From the article below on the underwear protests in Ireland, reproduce word for word the passage starting with "Ms O’Connell’s comments, as" and going on through "Irish Independent newspaper.".
──────── Supplied passage ────────
Powerful reason women are tweeting pictures of their underwear

Women have tweeted pictures of underwear in solidarity for a teenage rape victim shamed in court for her choice of underwear, which apparently implied “consent”.

Protests both on social media and through the streets of Ireland followed after a defence lawyer held up a pair of a 17-year-old girl’s underwear in court during the trial that acquitted a man accused of raping her.

Attorney Elizabeth O’Connell reportedly asked the court: “You have to look at the way she was dressed. She was wearing a thong with a lace front.”

Hundreds of protesters have marched through Irish cities after a defence lawyer used an alleged rape victim’s choice of underwear to argue the teenage girl had consented to sex. Source: Getty.

She was representing a 27-year-old man who was found not guilty of raping the teenager earlier this month.

Ms O’Connell’s comments, as reported by the Irish Examiner and other local outlets, caused immediate outrage, with Dublin Rape Crisis Centre demanding legal reforms over those types of comments being allowed in court.

“These kind of mythologies and stereotypes around rape come up again and again in court cases, because the defence to rape is that the sex was consensual,” Rape Crisis chief executive Noeline Blackwell told the Irish Independent newspaper.

“So anything the defendant can do to suggest there was consent will be used.”

People gather for a protest in support of victims of Sexual violence on O’Connell Street, Dublin. Source: Niall Carson/PA Wire via Getty

In the days following the trial, women gathered in the streets of Ireland to protest how the teen’s case was handled, sparking the campaign group I Believe Her to start an online movement  #ThisIsNotConsent.
──────── Information supplied ────────
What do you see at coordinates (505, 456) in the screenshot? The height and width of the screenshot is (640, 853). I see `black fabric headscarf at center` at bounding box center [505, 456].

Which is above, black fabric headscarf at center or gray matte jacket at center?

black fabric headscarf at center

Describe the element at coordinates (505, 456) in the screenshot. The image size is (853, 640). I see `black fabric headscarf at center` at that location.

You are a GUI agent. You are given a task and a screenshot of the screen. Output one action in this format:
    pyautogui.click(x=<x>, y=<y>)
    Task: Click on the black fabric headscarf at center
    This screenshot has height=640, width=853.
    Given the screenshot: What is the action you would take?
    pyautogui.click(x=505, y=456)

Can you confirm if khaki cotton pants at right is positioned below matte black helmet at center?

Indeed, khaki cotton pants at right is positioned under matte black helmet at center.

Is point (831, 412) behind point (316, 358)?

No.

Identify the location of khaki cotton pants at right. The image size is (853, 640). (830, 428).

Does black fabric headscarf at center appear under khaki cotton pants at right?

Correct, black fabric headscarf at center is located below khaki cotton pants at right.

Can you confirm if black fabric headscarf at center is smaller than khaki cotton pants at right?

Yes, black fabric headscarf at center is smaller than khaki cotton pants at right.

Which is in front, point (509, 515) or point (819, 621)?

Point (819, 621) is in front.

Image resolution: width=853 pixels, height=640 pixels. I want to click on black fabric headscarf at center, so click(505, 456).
────────
──────── Information supplied ────────
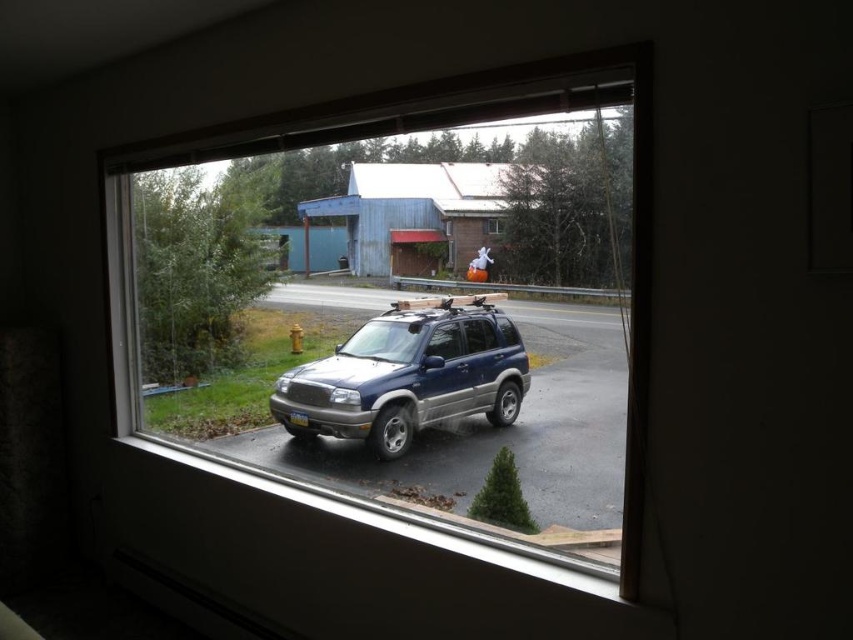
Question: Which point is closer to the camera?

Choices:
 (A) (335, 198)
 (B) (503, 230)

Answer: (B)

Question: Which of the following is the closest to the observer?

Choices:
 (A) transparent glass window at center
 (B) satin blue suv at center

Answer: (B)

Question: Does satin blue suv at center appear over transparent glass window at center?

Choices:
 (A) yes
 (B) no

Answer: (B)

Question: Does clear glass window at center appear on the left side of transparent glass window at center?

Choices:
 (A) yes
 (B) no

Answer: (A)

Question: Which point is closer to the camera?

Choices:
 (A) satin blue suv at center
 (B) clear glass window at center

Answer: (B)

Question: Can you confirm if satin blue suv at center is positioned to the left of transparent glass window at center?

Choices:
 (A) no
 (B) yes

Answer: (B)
────────
§ **Response**:
Ms O’Connell’s comments, as reported by the Irish Examiner and other local outlets, caused immediate outrage, with Dublin Rape Crisis Centre demanding legal reforms over those types of comments being allowed in court.

“These kind of mythologies and stereotypes around rape come up again and again in court cases, because the defence to rape is that the sex was consensual,” Rape Crisis chief executive Noeline Blackwell told the Irish Independent newspaper.